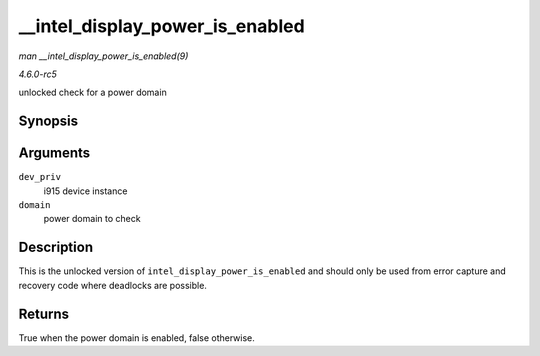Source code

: .. -*- coding: utf-8; mode: rst -*-

.. _API---intel-display-power-is-enabled:

================================
__intel_display_power_is_enabled
================================

*man __intel_display_power_is_enabled(9)*

*4.6.0-rc5*

unlocked check for a power domain


Synopsis
========

.. c:function:: bool __intel_display_power_is_enabled( struct drm_i915_private * dev_priv, enum intel_display_power_domain domain )

Arguments
=========

``dev_priv``
    i915 device instance

``domain``
    power domain to check


Description
===========

This is the unlocked version of ``intel_display_power_is_enabled`` and
should only be used from error capture and recovery code where deadlocks
are possible.


Returns
=======

True when the power domain is enabled, false otherwise.


.. ------------------------------------------------------------------------------
.. This file was automatically converted from DocBook-XML with the dbxml
.. library (https://github.com/return42/sphkerneldoc). The origin XML comes
.. from the linux kernel, refer to:
..
.. * https://github.com/torvalds/linux/tree/master/Documentation/DocBook
.. ------------------------------------------------------------------------------
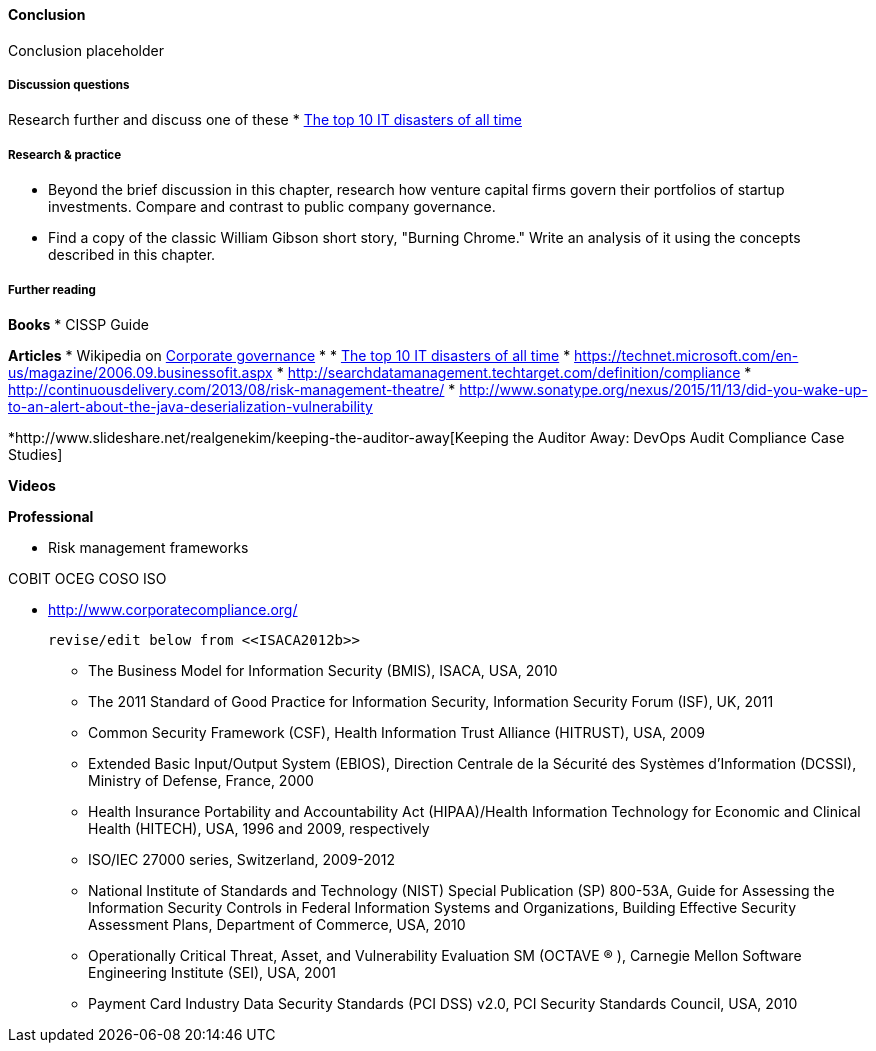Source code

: ==== Conclusion

Conclusion placeholder

===== Discussion questions

Research further and discuss one of these
* http://www.zdnet.com/article/the-top-10-it-disasters-of-all-time-5000177729/[The top 10 IT disasters of all time]

===== Research & practice

* Beyond the brief discussion in this chapter, research how venture capital firms govern their portfolios of startup investments. Compare and contrast to public company governance.

* Find a copy of the classic William Gibson short story, "Burning Chrome." Write an analysis of it using the concepts described in this chapter.


===== Further reading

*Books*
* CISSP Guide

*Articles*
* Wikipedia on https://en.wikipedia.org/wiki/Corporate_governance[Corporate governance]
*
* http://www.zdnet.com/article/the-top-10-it-disasters-of-all-time-5000177729/[The top 10 IT disasters of all time]
* https://technet.microsoft.com/en-us/magazine/2006.09.businessofit.aspx
* http://searchdatamanagement.techtarget.com/definition/compliance
* http://continuousdelivery.com/2013/08/risk-management-theatre/
* http://www.sonatype.org/nexus/2015/11/13/did-you-wake-up-to-an-alert-about-the-java-deserialization-vulnerability

*http://www.slideshare.net/realgenekim/keeping-the-auditor-away[Keeping the Auditor Away: DevOps Audit Compliance Case Studies]

*Videos*

*Professional*

* Risk management frameworks

COBIT
OCEG
COSO
ISO

* http://www.corporatecompliance.org/

 revise/edit below from <<ISACA2012b>>

• The Business Model for Information Security (BMIS), ISACA, USA, 2010
• The 2011 Standard of Good Practice for Information Security, Information Security Forum (ISF), UK, 2011
• Common Security Framework (CSF), Health Information Trust Alliance (HITRUST), USA, 2009
• Extended Basic Input/Output System (EBIOS), Direction Centrale de la Sécurité des Systèmes d’Information
(DCSSI), Ministry of Defense, France, 2000
• Health Insurance Portability and Accountability Act (HIPAA)/Health Information Technology for Economic and
Clinical Health (HITECH), USA, 1996 and 2009, respectively
• ISO/IEC 27000 series, Switzerland, 2009-2012
• National Institute of Standards and Technology (NIST) Special Publication (SP) 800-53A, Guide for Assessing
the Information Security Controls in Federal Information Systems and Organizations, Building Effective Security
Assessment Plans, Department of Commerce, USA, 2010
• Operationally Critical Threat, Asset, and Vulnerability Evaluation SM (OCTAVE ® ), Carnegie Mellon Software
Engineering Institute (SEI), USA, 2001
• Payment Card Industry Data Security Standards (PCI DSS) v2.0, PCI Security Standards Council, USA, 2010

++++++++++

Work request: Word for word, restate all of the material, omitting the images.

Expected answer:
Source code

: .. -*- coding: utf-8; mode: rst -*-

.. _API---intel-display-power-is-enabled:

================================
__intel_display_power_is_enabled
================================

*man __intel_display_power_is_enabled(9)*

*4.6.0-rc5*

unlocked check for a power domain


Synopsis
========

.. c:function:: bool __intel_display_power_is_enabled( struct drm_i915_private * dev_priv, enum intel_display_power_domain domain )

Arguments
=========

``dev_priv``
    i915 device instance

``domain``
    power domain to check


Description
===========

This is the unlocked version of ``intel_display_power_is_enabled`` and
should only be used from error capture and recovery code where deadlocks
are possible.


Returns
=======

True when the power domain is enabled, false otherwise.


.. ------------------------------------------------------------------------------
.. This file was automatically converted from DocBook-XML with the dbxml
.. library (https://github.com/return42/sphkerneldoc). The origin XML comes
.. from the linux kernel, refer to:
..
.. * https://github.com/torvalds/linux/tree/master/Documentation/DocBook
.. ------------------------------------------------------------------------------
Source code

: ==== Conclusion

Conclusion placeholder

===== Discussion questions

Research further and discuss one of these
* http://www.zdnet.com/article/the-top-10-it-disasters-of-all-time-5000177729/[The top 10 IT disasters of all time]

===== Research & practice

* Beyond the brief discussion in this chapter, research how venture capital firms govern their portfolios of startup investments. Compare and contrast to public company governance.

* Find a copy of the classic William Gibson short story, "Burning Chrome." Write an analysis of it using the concepts described in this chapter.


===== Further reading

*Books*
* CISSP Guide

*Articles*
* Wikipedia on https://en.wikipedia.org/wiki/Corporate_governance[Corporate governance]
*
* http://www.zdnet.com/article/the-top-10-it-disasters-of-all-time-5000177729/[The top 10 IT disasters of all time]
* https://technet.microsoft.com/en-us/magazine/2006.09.businessofit.aspx
* http://searchdatamanagement.techtarget.com/definition/compliance
* http://continuousdelivery.com/2013/08/risk-management-theatre/
* http://www.sonatype.org/nexus/2015/11/13/did-you-wake-up-to-an-alert-about-the-java-deserialization-vulnerability

*http://www.slideshare.net/realgenekim/keeping-the-auditor-away[Keeping the Auditor Away: DevOps Audit Compliance Case Studies]

*Videos*

*Professional*

* Risk management frameworks

COBIT
OCEG
COSO
ISO

* http://www.corporatecompliance.org/

 revise/edit below from <<ISACA2012b>>

• The Business Model for Information Security (BMIS), ISACA, USA, 2010
• The 2011 Standard of Good Practice for Information Security, Information Security Forum (ISF), UK, 2011
• Common Security Framework (CSF), Health Information Trust Alliance (HITRUST), USA, 2009
• Extended Basic Input/Output System (EBIOS), Direction Centrale de la Sécurité des Systèmes d’Information
(DCSSI), Ministry of Defense, France, 2000
• Health Insurance Portability and Accountability Act (HIPAA)/Health Information Technology for Economic and
Clinical Health (HITECH), USA, 1996 and 2009, respectively
• ISO/IEC 27000 series, Switzerland, 2009-2012
• National Institute of Standards and Technology (NIST) Special Publication (SP) 800-53A, Guide for Assessing
the Information Security Controls in Federal Information Systems and Organizations, Building Effective Security
Assessment Plans, Department of Commerce, USA, 2010
• Operationally Critical Threat, Asset, and Vulnerability Evaluation SM (OCTAVE ® ), Carnegie Mellon Software
Engineering Institute (SEI), USA, 2001
• Payment Card Industry Data Security Standards (PCI DSS) v2.0, PCI Security Standards Council, USA, 2010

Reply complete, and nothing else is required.